Immediately, Courtney began thinking of ways she could use the molds for sea otters. Soon, a unique and very specific idea began to brew in her mind: What if we filled a kiddie pool full of these huge ice balls and made a ball pit for our sea otters?
These silicone molds were something special — different from what the otter team had used before. They were, Courtney observed, big enough to fit entire pieces of shrimp inside. She decided to mix food-filled balls with others filled with only water or only clam juice so the otters would have to sort through them to find the ones with morsels inside.
She wasted no time in realizing her vision of a sea otter ball pit. There was only one problem — there was only one ice tray and it made only eight balls. This wasn't going to be a quick undertaking.
That's how her project turned into a labor of love. Every day, Courtney found a few extra minutes in her busy schedule to create a ball tray in the Food Room. There were many considerations to keep in mind — the ratio of shrimp balls, clam juice balls and plain ice balls for optimal stimulation, and the selection of animal-safe food dye to keep the color mix coordinated.
Two months and nearly 300 balls later, the big day arrived.
Our sea otters spent hours exploring their first-ever ice ball pit.
Some ice balls were made with clam juice and some had shrimp inside.
The sea otter aquarists set up a castle-shaped kiddie pool in the exhibit and filled it with the colorful balls as the otters waited in a nearby holding area. Soon the otters — one, two, three — popped into the water and made a beeline to the ball pit to investigate.
They sorted and selected the balls. Then, returning to the water, they banged the ice open and ate the treats inside.

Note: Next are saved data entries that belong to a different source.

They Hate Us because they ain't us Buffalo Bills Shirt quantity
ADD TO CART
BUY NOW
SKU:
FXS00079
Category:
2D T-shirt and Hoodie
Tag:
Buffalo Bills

They repeated this cycle for about two hours.
Generally speaking, an enrichment is considered successful if the sea otters spend time interacting with the item at all. Usually, otters go through them quickly — about 15 to 20 minutes, max. In this case, the otters interacted with the ball pit for hours, so it was a very successful special enrichment.
What does Courtney think?
"It was really exciting to make this enrichment and watch the otters interact with it for such a long period of time," she says. "I loved making these balls — I'm still making them. I'll definitely use them in other types of enrichments...the ball pit was just one vision."